席宥珩懒得理蒋洄,低声对商枝说了句“不用管他”,就往画廊另一头走去,商枝只好跟上。
画廊暖气很足,席宥珩随手脱掉外套挂在手臂上,露出里面棕咖色的羊绒圆领毛衣。
商枝还没见他穿过这么亮眼的颜色,没想到也意外的不错。
她没有刻意克制自己对他穿着的欣赏,席宥珩便也没有错过她眼里一闪而过的惊艳之色,呼吸一顿,渐渐觉出几分新奇。
原来自己竟成了被观赏的对象。
感觉……还不赖。
“刚才他是不是吓到你了?”
商枝不好意思地笑笑,“是有一点。”
“他一直那样,刚见面确实会不适应,”席宥珩安抚似的看了她一眼,在一幅尺寸巨大的油画前站定,“这张,是我们以前互相比赛的时候画的。蒋洄是我大一的室友,后来转了绘画专业,不过因为关系不错,一直都还有联系。”
她点点头,也凑上来看画,研究了半天,嗯,没看出什么名堂。
远远的响起一阵凌乱的脚步声,没等她看去,冷不丁被一小团身影撞进怀里,低头扶起来,才发现是个年纪不大的小女孩。
很快一个青年跑过来,刚想发火,又顾及场合,堪堪忍住脱口而出的呵斥,低声对女孩招手:“你这孩子总是这么调皮,这里不是跑闹的地方,快过来,”又看向商枝,“不好意思,我妹妹不是故意撞到你的,没伤着吧?”
商枝摆手,“没事。”
女孩鼓鼓脸颊,向商枝道了歉,才朝哥哥走过去。
一大一小渐渐走远了。
“她长得真可爱。”商枝还在感叹,猝然被人牵住了手。
陌生的触感、温热的掌心,促使她下意识蜷缩指尖,反被牢牢握紧。
“干、干嘛……”她略微晃了晃手,没挣脱。
“好端端站着都能被人撞到,再不抓着,岂不是一转身人就丢了。”
席宥珩面色不改,神态自若地牵着她的手,在画廊漫步。
明明他说话时就站在自己身边,可商枝却觉得这声音愈来愈远,愈来愈缥缈,渐曳渐细,像扯成丝儿的麦芽糖,袅袅地在空中回旋。
几乎是一瞬间被这股鼓鼓囊囊快要饱胀的甜味灌满整个心。
脸颊有点热热的。
都怪暖气开得太足了。
可惜她没有外套可以脱。
*
到了外头,就不需要脱外套了。从展厅到车里那段距离还可以忍受,但吃过午饭从餐厅出来时,温度就已经下降到指尖发凉的地步了。
男人与女人并肩走着。
“原本下午还有些计划,但是工作室遇到了点突发状况,需要我去处理,没有办法陪你了。下次,如果你还愿意跟我出来的话,我再把未施行的计划补上。”

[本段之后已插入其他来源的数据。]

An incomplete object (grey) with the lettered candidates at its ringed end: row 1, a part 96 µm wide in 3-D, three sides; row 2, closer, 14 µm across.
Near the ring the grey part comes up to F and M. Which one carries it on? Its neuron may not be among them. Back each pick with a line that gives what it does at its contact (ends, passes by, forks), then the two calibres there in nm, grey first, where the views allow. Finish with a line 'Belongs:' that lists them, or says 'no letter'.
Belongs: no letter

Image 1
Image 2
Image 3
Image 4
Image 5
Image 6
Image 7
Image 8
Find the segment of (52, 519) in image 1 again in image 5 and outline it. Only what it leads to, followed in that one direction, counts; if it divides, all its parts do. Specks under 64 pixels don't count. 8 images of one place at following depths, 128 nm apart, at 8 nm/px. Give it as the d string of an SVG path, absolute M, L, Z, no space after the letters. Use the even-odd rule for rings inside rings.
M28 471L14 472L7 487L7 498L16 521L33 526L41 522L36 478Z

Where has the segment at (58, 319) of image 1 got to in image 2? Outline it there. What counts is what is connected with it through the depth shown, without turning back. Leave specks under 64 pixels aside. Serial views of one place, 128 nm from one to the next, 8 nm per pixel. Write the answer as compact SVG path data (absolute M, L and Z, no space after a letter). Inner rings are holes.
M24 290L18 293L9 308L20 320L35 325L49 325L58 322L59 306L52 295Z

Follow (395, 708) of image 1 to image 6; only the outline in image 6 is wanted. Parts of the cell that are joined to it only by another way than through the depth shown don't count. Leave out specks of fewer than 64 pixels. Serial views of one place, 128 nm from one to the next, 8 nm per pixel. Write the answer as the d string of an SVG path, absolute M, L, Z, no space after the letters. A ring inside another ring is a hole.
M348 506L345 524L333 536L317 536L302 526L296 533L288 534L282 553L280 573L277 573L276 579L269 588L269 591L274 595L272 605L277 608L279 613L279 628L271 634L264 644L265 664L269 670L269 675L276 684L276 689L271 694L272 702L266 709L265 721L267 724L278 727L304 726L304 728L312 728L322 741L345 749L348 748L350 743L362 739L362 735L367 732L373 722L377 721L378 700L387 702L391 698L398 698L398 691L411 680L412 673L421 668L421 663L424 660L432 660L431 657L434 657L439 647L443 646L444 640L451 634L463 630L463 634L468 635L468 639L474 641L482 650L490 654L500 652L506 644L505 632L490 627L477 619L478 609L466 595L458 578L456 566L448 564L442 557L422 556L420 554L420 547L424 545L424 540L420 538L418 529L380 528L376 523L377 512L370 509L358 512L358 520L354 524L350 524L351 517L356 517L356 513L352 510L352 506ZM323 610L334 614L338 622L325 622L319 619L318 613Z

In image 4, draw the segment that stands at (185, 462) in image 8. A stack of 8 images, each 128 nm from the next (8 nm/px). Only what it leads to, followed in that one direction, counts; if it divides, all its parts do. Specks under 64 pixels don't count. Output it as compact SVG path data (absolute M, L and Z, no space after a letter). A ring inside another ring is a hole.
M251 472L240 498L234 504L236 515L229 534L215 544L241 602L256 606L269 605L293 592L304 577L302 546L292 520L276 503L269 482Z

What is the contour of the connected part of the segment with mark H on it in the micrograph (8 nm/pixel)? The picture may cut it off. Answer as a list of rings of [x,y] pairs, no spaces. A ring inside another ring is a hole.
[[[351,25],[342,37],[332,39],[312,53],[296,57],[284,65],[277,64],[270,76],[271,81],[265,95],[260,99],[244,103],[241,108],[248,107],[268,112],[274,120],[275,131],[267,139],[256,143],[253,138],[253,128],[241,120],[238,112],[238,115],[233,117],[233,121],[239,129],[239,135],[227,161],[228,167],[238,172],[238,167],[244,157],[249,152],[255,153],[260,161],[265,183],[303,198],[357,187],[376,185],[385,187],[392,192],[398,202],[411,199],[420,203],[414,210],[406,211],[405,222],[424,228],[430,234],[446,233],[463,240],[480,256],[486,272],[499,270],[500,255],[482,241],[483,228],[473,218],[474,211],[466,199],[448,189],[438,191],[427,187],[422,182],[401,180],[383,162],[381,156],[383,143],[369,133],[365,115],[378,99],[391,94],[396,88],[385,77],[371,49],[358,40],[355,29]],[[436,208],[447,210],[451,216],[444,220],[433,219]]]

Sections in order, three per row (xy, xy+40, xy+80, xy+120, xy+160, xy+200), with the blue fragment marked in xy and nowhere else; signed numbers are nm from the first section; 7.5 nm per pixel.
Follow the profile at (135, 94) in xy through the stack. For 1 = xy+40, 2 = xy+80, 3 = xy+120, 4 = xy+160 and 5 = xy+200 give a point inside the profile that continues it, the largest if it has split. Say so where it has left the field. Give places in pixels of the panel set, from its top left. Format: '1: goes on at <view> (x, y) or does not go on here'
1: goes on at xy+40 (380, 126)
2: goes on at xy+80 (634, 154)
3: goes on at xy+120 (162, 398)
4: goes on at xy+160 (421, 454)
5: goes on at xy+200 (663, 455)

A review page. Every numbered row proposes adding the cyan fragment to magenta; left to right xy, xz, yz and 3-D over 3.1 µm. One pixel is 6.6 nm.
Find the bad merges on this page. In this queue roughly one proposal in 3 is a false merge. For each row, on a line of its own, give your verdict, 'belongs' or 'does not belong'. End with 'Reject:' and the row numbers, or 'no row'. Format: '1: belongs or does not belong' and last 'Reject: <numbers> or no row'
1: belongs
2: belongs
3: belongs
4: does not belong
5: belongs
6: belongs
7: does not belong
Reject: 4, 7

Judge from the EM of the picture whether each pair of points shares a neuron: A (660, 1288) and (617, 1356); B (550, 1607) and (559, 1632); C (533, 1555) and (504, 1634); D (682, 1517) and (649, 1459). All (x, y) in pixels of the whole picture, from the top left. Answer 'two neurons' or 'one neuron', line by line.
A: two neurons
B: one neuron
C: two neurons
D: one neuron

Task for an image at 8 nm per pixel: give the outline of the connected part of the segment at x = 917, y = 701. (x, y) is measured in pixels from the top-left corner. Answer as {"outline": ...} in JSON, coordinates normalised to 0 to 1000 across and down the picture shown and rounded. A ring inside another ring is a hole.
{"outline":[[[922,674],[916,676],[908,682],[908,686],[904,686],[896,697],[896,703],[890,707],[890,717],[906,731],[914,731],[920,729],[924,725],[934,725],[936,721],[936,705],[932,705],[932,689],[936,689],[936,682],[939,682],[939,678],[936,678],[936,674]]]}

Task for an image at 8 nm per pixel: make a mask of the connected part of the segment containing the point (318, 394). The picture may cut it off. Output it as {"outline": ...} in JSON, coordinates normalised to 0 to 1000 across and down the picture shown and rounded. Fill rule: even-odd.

席宥珩眼里带着歉疚,目光触及她单薄的穿着时,才陡然意识到她今天没穿外套。
抬头看了眼被云层遮住的太阳,没有犹豫,快速脱下身上的大衣,披在她的肩上。
“这会儿气温有点低,当心别着凉了。”
这回商枝没有说谢谢。
一路上都保持垂首的姿势,似乎陷进某种回忆。
她盯着走动间若隐若现的鞋尖,几次想张嘴,都被心里的退堂鼓打断。
终于,快走到停车位时,还是鼓起勇气问了出来:“前天晚上,我是不是……”
话说到一半,她开始用力地攥紧大衣门襟,意识到不是自己的衣服后又迅速松开。
抿了一下唇肉,“是不是…对你……”
因为太过紧张,她打了个磕巴,尾音都带掺上细微的颤抖,以至于没能把话说完。
席宥珩不是没看见商枝眼底的纠结和踌躇,从昨天到今天,她已经隐忍得够久了。
但他没想到她会在现在问出来。
两人都不由自主停下脚步,陷入沉默,但这个过程没有持续很久。
席宥珩知道自己不能再瞒下去了。
“如果你是想问,那些记忆是不是真的发生过……”他的手搭上车门,没拉开。
“是真的。”
想象中的震惊、崩溃,通通没有发生。
她只是平和又释然似的,轻轻应了一声。
“我知道了。”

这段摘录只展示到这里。